His memories reach back to the moment when he started to walk toward the Circle. Two suns were lying low in an orange sky: one large, the color of dying coals; the other very small, but fiercely bright. The little sun stood very close above the great one, so that at the moment of sunset, they looked like two connected spheres plunging into an ocean of dust.

He knew, though he could not explain how, that the system had a third member also, one he had not yet seen. (The Circle relies on a minimum of three bases, does it not?) The massive body of the planet hid all three suns now, but the third one would soon emerge from the opposite side, behind his back, and he had to get to the Circle by then.

He turned around once, while the horizon was still awash in the pink after-glow, but saw no footprints behind him in the pliant dust, though one segment of his mind told him they had to be there. This obvious neces­sity was overtaken by another, older one—the necessity of the Circle, the necessity that said that everybody must arrive at the Circle in his or her own way, without following any previous trail.

He did not know what the Circle looked like, but that did not worry him unduly. He would recognize it as soon as he saw it. Nor did he know whether he would be the first there, or whether the others had already arrived. It did not matter.
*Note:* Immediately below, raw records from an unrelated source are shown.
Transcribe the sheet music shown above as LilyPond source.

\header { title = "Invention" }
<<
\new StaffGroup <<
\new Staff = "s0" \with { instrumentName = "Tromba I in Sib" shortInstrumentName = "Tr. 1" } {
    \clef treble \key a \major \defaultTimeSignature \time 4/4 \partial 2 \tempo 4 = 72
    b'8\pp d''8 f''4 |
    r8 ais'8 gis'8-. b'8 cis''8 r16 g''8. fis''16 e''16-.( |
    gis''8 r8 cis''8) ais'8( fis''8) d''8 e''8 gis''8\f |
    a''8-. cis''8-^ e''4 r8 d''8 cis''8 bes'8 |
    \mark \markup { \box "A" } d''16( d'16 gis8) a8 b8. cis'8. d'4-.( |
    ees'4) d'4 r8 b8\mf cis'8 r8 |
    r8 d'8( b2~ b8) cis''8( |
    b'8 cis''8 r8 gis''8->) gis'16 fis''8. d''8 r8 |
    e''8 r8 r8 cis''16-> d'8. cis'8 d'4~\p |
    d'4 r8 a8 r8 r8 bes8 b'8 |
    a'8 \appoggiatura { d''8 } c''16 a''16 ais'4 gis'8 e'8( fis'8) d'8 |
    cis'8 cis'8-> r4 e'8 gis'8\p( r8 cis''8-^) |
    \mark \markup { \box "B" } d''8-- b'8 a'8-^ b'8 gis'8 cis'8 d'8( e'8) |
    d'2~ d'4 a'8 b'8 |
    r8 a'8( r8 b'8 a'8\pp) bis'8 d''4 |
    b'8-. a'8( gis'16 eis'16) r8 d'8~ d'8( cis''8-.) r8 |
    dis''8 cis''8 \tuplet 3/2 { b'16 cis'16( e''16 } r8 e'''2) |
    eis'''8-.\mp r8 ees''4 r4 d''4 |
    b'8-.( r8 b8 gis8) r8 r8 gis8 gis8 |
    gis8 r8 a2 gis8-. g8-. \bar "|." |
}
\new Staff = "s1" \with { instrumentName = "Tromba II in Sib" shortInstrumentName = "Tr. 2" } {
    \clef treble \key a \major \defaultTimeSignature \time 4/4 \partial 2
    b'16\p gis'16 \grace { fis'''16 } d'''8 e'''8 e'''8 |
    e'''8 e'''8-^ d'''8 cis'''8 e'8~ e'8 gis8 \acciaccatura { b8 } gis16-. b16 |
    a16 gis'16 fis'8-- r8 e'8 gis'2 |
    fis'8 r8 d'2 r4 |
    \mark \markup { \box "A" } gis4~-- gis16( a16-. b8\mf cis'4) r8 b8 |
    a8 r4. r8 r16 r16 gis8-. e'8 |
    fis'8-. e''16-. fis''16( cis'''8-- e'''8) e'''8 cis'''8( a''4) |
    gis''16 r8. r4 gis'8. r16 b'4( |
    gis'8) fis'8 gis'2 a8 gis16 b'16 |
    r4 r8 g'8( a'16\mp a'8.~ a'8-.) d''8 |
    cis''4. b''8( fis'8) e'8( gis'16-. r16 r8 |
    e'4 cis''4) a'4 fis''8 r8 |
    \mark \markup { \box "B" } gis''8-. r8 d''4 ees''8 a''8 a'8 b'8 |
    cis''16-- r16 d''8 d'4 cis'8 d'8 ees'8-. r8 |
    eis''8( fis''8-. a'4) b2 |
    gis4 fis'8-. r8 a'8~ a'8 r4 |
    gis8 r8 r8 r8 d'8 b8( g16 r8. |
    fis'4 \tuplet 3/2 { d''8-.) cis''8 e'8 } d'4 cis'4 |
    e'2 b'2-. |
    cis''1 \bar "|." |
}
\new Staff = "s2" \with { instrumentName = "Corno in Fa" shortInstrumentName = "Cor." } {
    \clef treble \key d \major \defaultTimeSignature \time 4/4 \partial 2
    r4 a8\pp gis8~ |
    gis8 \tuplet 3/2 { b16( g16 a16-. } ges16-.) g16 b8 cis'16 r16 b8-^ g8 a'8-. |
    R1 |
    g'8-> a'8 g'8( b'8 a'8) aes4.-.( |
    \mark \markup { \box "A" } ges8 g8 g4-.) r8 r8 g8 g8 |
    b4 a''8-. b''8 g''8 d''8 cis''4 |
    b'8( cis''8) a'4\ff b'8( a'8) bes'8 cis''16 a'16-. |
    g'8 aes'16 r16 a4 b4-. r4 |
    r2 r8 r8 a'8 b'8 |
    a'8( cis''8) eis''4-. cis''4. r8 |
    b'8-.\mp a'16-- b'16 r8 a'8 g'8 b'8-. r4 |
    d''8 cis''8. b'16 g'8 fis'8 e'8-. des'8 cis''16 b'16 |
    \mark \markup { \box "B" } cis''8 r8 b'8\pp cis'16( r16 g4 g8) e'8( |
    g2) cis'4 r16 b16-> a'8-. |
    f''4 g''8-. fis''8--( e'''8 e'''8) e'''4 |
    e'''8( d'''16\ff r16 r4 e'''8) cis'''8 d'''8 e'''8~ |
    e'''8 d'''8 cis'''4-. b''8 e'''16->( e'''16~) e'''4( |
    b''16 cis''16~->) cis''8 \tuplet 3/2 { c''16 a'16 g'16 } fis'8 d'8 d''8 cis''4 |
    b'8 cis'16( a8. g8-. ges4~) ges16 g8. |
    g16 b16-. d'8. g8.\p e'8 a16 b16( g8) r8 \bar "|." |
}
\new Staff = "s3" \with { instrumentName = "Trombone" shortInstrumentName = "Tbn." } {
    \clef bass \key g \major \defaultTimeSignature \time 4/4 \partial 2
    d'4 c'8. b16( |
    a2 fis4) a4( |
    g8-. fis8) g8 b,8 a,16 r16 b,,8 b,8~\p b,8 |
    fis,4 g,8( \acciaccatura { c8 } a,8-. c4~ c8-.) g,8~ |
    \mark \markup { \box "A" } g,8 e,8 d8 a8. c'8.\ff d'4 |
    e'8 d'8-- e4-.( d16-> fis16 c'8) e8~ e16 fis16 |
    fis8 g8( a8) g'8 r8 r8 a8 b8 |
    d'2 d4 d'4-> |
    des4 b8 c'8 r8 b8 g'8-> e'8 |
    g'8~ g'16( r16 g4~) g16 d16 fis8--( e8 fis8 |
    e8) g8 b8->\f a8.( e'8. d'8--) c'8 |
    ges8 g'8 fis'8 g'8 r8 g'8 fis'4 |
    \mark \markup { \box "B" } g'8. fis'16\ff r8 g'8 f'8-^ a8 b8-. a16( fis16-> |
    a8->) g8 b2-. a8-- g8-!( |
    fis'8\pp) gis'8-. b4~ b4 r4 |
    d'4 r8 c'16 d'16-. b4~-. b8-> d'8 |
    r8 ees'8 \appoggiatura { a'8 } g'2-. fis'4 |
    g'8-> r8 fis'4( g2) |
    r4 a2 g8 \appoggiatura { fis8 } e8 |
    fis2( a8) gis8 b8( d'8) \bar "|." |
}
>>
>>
First or last, it was all the same—only together could they close the Circle.

Whenever he started to think about this, in the darkness softened by the monotonous glow of alien constellations, new abysses of ignorance yawned around him. But this did not deter him from his forced march forward, nor did it disturb him much.

How many of them would there be? Three, like the number of suns in this system? A reasonable assumption, but the Circle could be based on seven points too. Or on nine. Which number stood above all others, creat­ing the basis and a sufficient condition for the Circle? Perhaps One? No, nobody could close the Circle alone. In any case, he would soon learn.

Since the ground was perfectly flat all the way to the distant range of hills rising somewhere behind the horizon, darkness did not slow his pace. He could not see it, but he knew the range was there, just as he knew about the third sun. There were no rocks to trip him up, nor crevasses to fall into. He might have thought that the ground had been deliberately cleared for him, had he not known that no path leads to the Circle. And yet, he could not dispel the feeling that the terrain was just so, to make this walk easier for him. He sensed the influence of a purpose behind it but could not fathom it.